Mikhail Frunze, the son of a peasant, was born in Turkestan in 1885. After studying at his local school he continued his education at the Gymnasium at Verny and the Polytechnical Institute in St. Petersburg.

As a student Frunze joined the Social Democratic Party where he supported the Bolshevik faction. In November, 1904, he was arrested during a political demonstration and expelled from St. Petersburg.

At the Second Congress of the Social Democratic Party in London in 1903, there was a dispute between Vladimir Lenin and Julius Martov, two of the party's main leaders. Lenin argued for a small party of professional revolutionaries with alarge fringe of non-party sympathisers and supporters. Martov disagreed believing it was better to have a large party of activists. Martov won the vote 28-23 but Lenin was unwilling to accept the result and formed a faction known as the Bolsheviks. Those who remained loyal to Martov became known as Mensheviks.
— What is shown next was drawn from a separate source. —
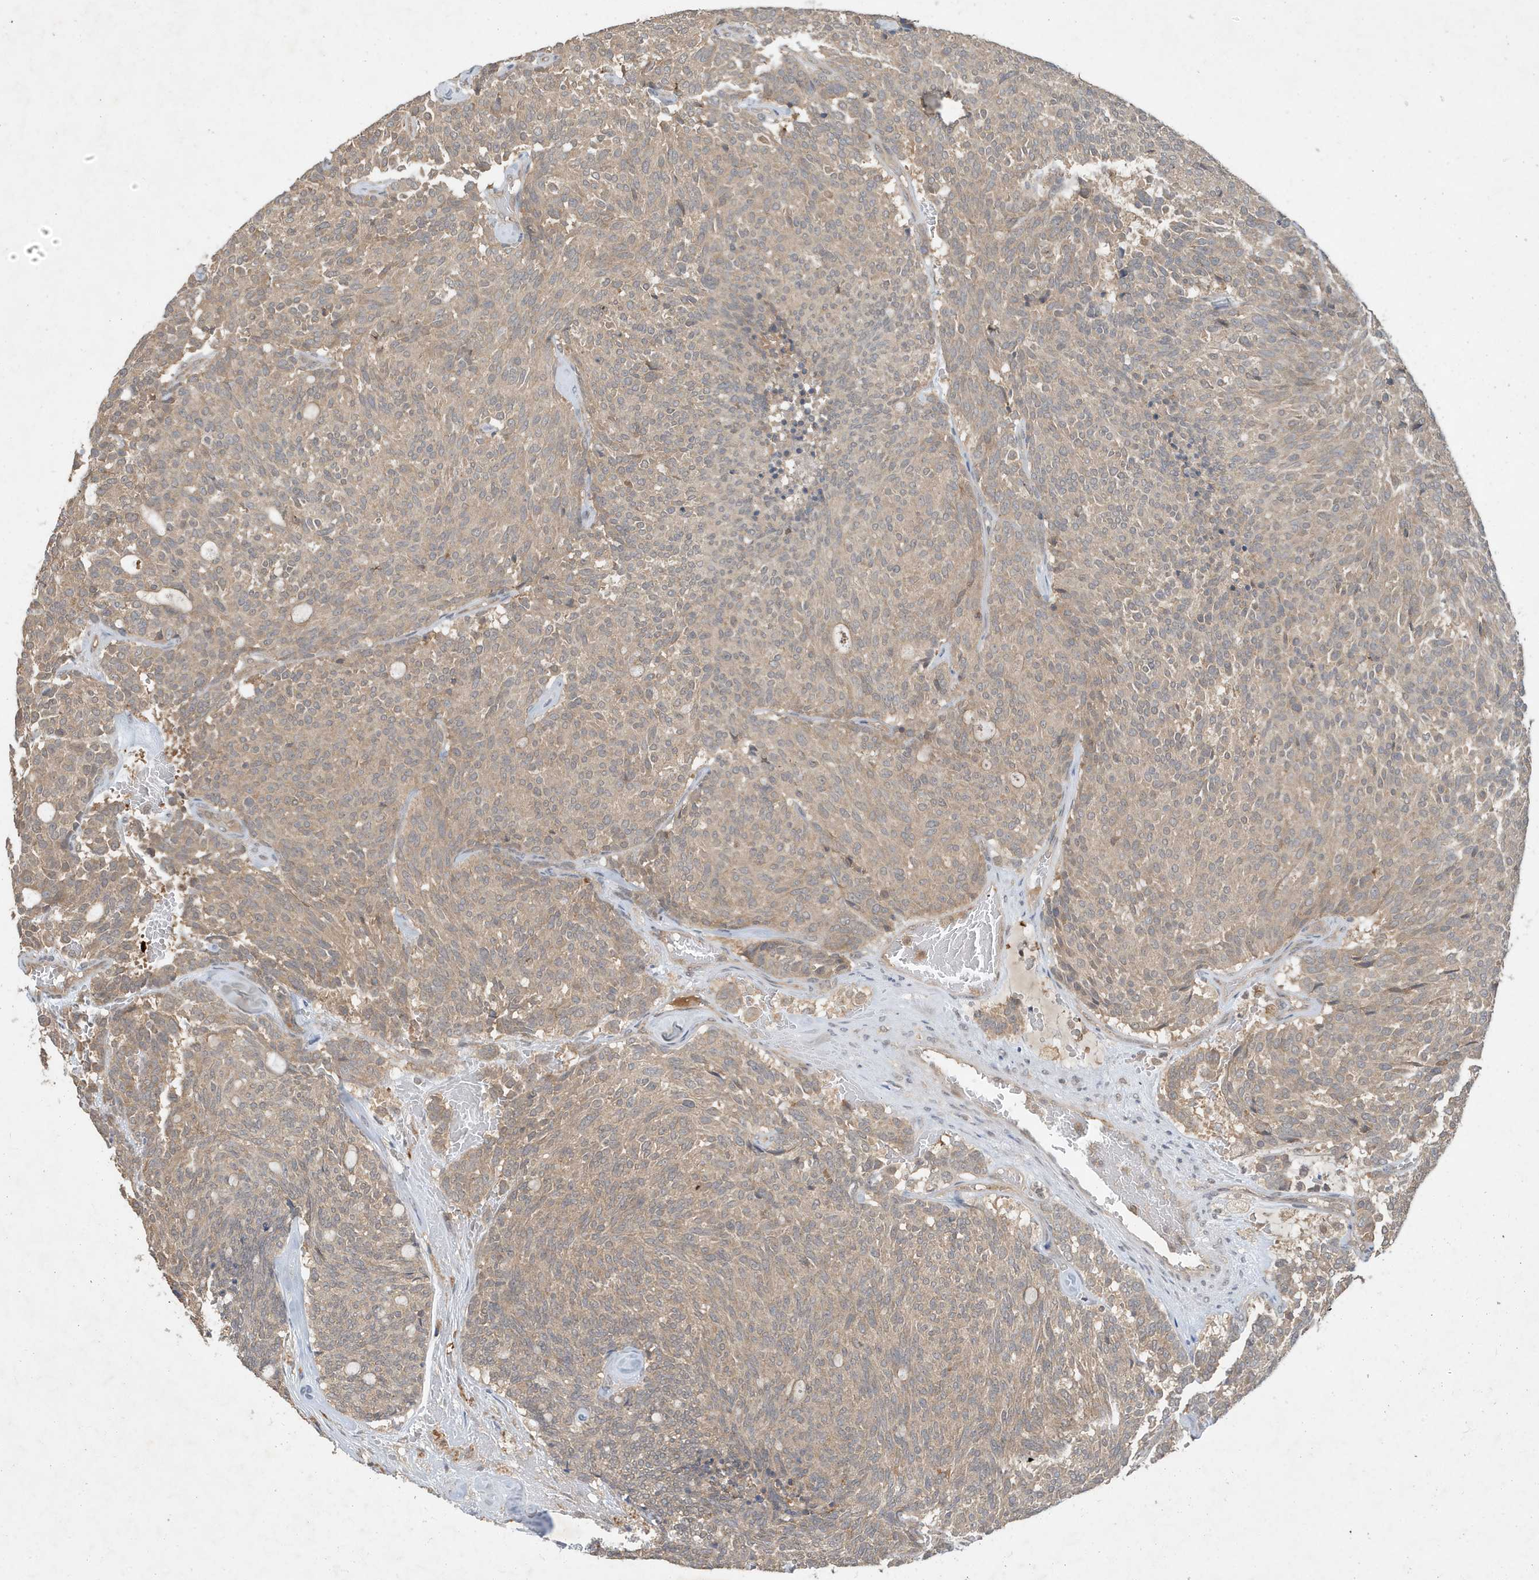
{"staining": {"intensity": "weak", "quantity": ">75%", "location": "cytoplasmic/membranous"}, "tissue": "carcinoid", "cell_type": "Tumor cells", "image_type": "cancer", "snomed": [{"axis": "morphology", "description": "Carcinoid, malignant, NOS"}, {"axis": "topography", "description": "Pancreas"}], "caption": "A brown stain shows weak cytoplasmic/membranous expression of a protein in human carcinoid tumor cells.", "gene": "ABCB9", "patient": {"sex": "female", "age": 54}}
Frunze joined the Bolsheviks. So also did Gregory Zinoviev, Anatoli Lunacharsky, Joseph Stalin, Mikhail Lashevich, Nadezhda Krupskaya, Alexei Rykov, Yakov Sverdlov, Lev Kamenev, Maxim Litvinov, Vladimir Antonov, Felix Dzerzhinsky, Gregory Ordzhonikidze, and Alexander Bogdanov. Whereas George Plekhanov, Pavel Axelrod, Leon Trotsky, Lev Deich, Vladimir Antonov-Ovseenko, Irakli Tsereteli, Moisei Uritsky, Noi Zhordania and Fedor Dan supported Julius Martov.

After the meeting in London Frunze went to Inanovo-Voznesensk where he was one of the leaders of the 1905 Textile Workers Strike. Later that year he was arrested during the Moscow Uprising. Sentenced death, he was reprieved and it was changed to ten years hard labour. He served his sentence in Vladimir, Nikolaev and Alexandrov in Siberia.

Mikhail Frunze

1. Was highly critical of Nicholas II and the autocracy.

2. Wanted Russia to have universal suffrage.

3. Wanted the Russian government to allow freedom of expression and an end to political censorship of newspapers and books.

4. Believed that democracy could only be achieved in Russia by the violent overthrow of Nicholas II and the autocracy.

5. Was strongly opposed to Russia going to war with Austria-Hungary and Germany.

6. Believed that if Russia did go to war with Austria-Hungary and Germany the Mensheviks, Bolsheviks and the Socialist Revolutionaries should try to persuade the Russian soldiers to use their weapons to overthrow Nicholas II.